AVAILABLE RECORDS below:

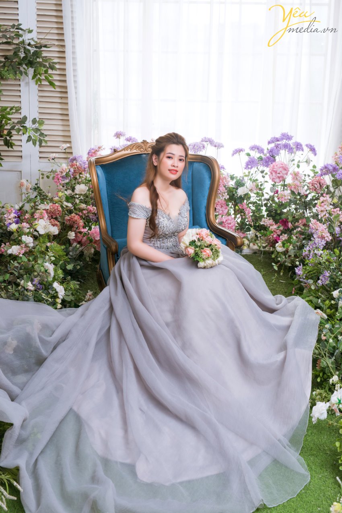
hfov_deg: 27.0
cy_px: 256
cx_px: 171
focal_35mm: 50
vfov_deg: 39.6
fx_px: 712
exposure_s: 1/90
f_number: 8
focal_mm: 50
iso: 800
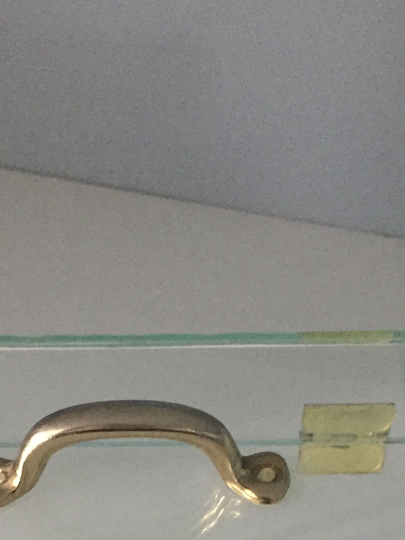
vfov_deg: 25.9
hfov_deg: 21.2
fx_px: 1076
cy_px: 600
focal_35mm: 69
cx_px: 140
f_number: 2.2
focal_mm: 4.15
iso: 250
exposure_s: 1/20
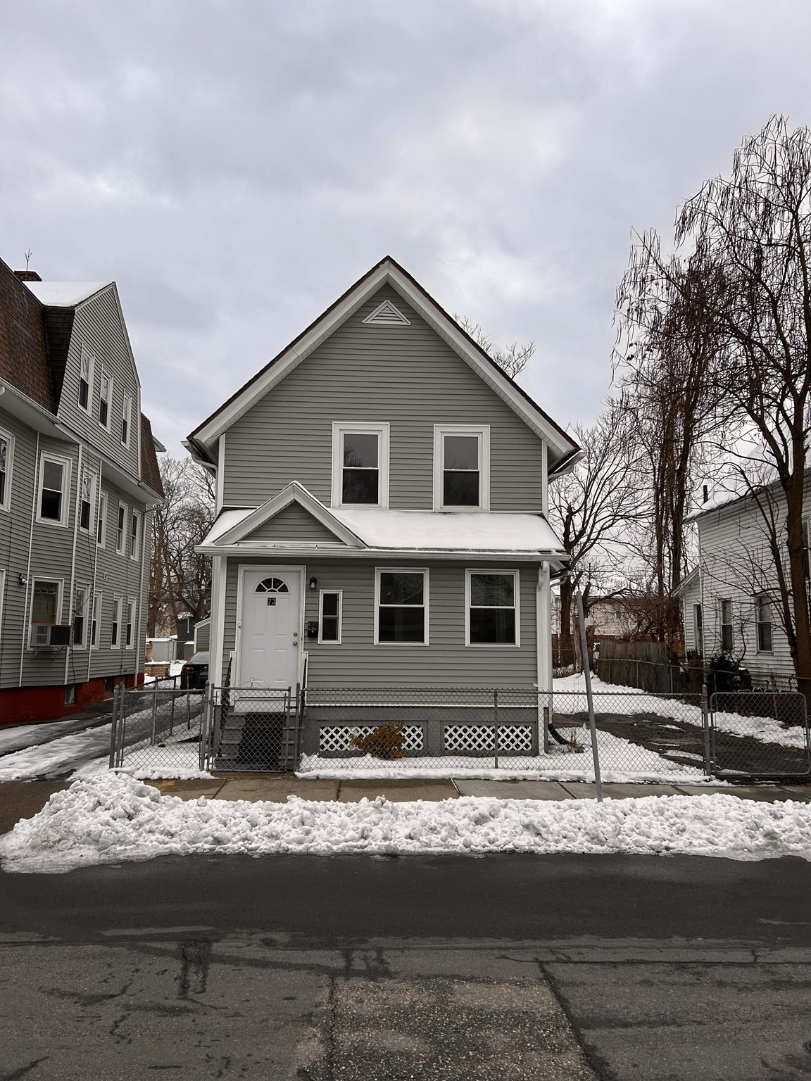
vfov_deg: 67.3
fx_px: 812
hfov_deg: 53.1
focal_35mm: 26
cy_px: 540
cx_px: 406
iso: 50
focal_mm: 5.7
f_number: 1.5
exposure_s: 1/617
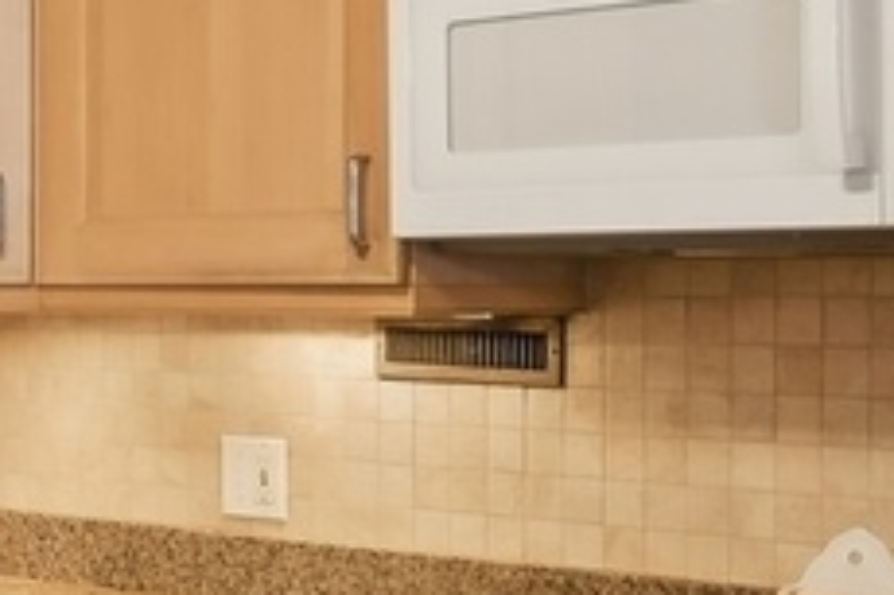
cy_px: 369
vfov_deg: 13.8
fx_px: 2457
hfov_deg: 18.6
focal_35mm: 99
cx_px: -373
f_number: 9
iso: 100
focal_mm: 14
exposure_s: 1/4
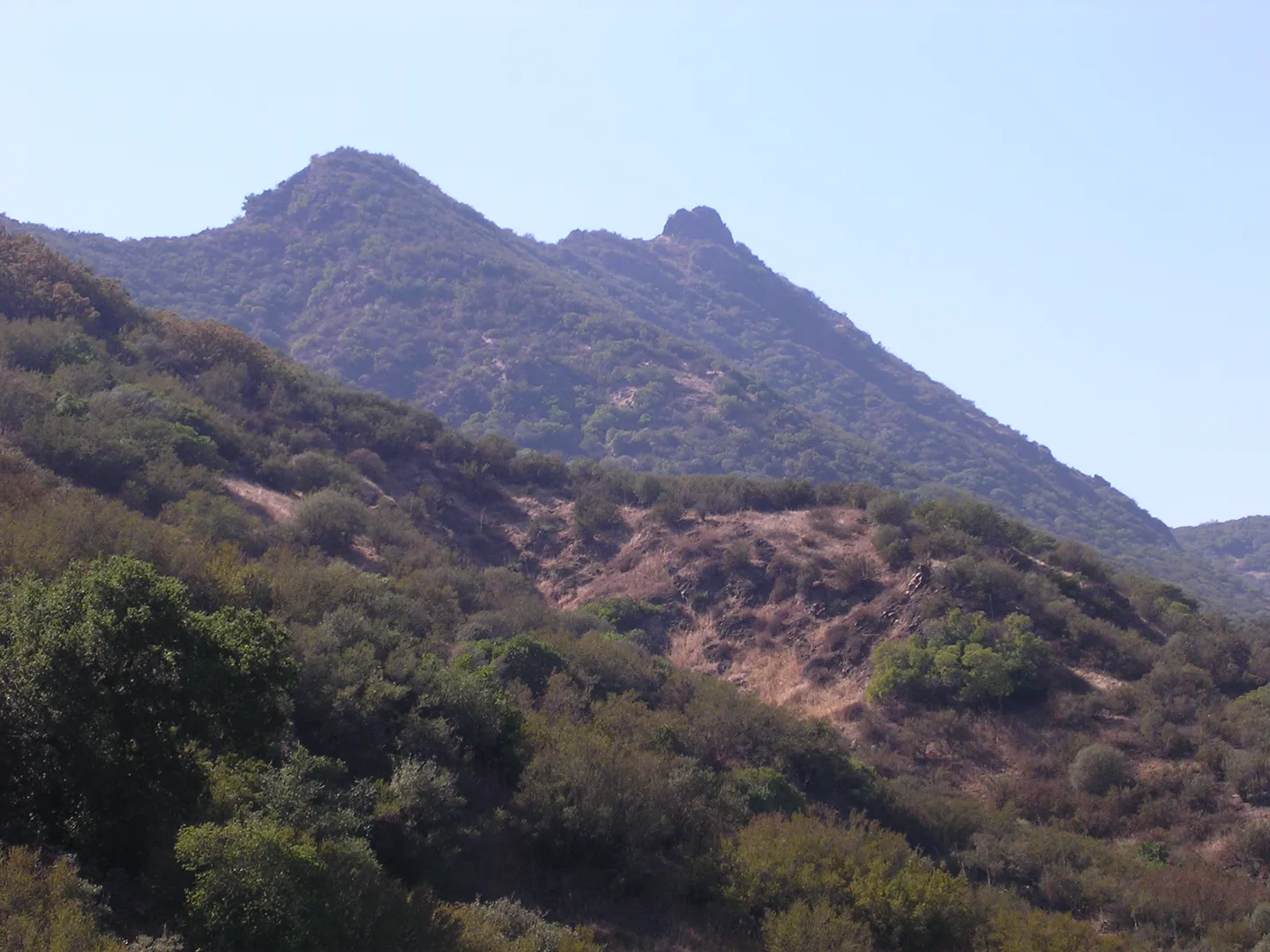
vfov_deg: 14.8
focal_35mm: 100
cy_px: 476
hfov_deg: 19.6
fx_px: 3669
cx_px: 635
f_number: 4.5
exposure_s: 1/334
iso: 100
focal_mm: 15.2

End of AVAILABLE RECORDS.

**ACTIVITY**
Only the lines from the one with "vfov_deg: 13.8" through the final line of the data should be written out, exactly and including both ends. Skip the pictures.

**TASK SOLUTION**
vfov_deg: 13.8
fx_px: 2457
hfov_deg: 18.6
focal_35mm: 99
cx_px: -373
f_number: 9
iso: 100
focal_mm: 14
exposure_s: 1/4
vfov_deg: 14.8
focal_35mm: 100
cy_px: 476
hfov_deg: 19.6
fx_px: 3669
cx_px: 635
f_number: 4.5
exposure_s: 1/334
iso: 100
focal_mm: 15.2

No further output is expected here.